Allium karataviense: Shorter stems and beautiful foliage adorn this allium species, which grows ten to twelve inches tall. Sweetly scented pink spheres bloom in spring. It is stunning in rock gardens with sedums and snow-in-summer (Cerastium tomentosum). Try ‘Ivory Queen’ for white blooms or ‘Red Globe’ for red-violet flowers. Sun/partial sun.
Allium roseum: In late spring, this heirloom bursts into long-lasting, delicate pink clusters held aloft by twelve to fifteen inch stems. Ten or more together create focal points in sunny, well-drained locations. It is charming in containers. Sun/partial shade.
Allium moly: Loose umbels of starry yellow flowers perch on ten to twelve inch stems in summer. This allium is ideal for woodlands and rock gardens, as well as in front of Campanula persicifolia and other perennials.

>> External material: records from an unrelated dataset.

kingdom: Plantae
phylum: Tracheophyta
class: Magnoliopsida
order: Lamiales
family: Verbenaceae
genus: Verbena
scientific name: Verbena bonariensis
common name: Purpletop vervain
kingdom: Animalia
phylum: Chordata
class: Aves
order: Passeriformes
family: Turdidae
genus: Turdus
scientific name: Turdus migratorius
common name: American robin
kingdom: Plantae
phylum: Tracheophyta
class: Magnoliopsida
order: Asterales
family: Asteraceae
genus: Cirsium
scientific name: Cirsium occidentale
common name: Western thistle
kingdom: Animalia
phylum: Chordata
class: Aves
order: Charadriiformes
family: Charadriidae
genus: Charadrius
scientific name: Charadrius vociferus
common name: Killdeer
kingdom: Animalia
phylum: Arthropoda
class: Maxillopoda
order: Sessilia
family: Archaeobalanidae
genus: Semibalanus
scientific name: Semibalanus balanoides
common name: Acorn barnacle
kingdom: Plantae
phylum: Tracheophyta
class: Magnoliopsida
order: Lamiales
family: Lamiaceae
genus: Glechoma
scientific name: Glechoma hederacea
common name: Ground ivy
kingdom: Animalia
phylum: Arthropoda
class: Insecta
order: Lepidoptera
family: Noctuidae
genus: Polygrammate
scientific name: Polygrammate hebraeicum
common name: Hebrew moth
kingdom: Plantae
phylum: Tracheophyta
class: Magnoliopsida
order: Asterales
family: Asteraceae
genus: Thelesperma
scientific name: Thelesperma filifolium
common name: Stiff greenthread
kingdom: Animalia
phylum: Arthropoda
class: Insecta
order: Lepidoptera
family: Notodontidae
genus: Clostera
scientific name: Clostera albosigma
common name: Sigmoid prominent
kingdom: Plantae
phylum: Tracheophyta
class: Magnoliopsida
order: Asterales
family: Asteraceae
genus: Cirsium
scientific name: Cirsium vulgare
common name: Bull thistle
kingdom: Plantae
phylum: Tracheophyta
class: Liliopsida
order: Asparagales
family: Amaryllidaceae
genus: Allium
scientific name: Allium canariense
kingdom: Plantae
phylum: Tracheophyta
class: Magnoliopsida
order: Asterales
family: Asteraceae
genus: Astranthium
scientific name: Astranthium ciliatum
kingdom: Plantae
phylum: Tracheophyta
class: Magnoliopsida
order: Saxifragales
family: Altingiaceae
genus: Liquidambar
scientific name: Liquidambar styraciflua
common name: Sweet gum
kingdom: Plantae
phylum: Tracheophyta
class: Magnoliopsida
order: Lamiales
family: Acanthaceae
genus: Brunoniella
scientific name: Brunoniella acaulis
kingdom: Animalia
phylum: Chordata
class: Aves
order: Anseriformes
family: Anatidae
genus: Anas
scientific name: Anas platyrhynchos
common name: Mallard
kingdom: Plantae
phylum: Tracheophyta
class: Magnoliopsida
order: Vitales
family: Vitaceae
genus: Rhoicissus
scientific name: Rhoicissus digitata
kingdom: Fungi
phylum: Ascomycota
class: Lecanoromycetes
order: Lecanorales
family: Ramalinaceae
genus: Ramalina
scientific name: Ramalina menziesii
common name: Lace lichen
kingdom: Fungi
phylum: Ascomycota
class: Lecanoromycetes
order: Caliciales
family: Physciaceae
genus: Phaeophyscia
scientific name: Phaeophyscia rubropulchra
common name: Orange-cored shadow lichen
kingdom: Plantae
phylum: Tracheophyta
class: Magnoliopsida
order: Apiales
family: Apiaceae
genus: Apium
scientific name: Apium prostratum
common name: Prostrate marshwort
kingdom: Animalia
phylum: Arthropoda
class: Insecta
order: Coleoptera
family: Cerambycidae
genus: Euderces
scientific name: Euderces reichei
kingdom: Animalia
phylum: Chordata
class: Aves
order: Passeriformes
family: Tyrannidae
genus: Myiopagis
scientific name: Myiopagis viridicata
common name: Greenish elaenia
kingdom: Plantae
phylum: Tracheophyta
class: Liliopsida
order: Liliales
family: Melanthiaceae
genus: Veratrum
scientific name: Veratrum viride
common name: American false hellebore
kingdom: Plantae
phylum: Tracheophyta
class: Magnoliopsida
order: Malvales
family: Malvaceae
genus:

Full sun.
Nectaroscordum siculum: This allium relative has beautiful bell-shaped flowers that hang gracefully from two to three foot stems in late spring. Well suited for containers and rock gardens, the pale pink and cream/tan blossoms are beloved by bees and dry beautifully. Sun/partial sun.
All bulbs above are hardy to Zone 4, except ‘Globemaster’ (Zone 5).
Whether you’re creating drama with ornamental onions in the garden or sautéing a bunch of aromatic alliums in the kitchen, these plants are sure to please the most discerning cook and gardener.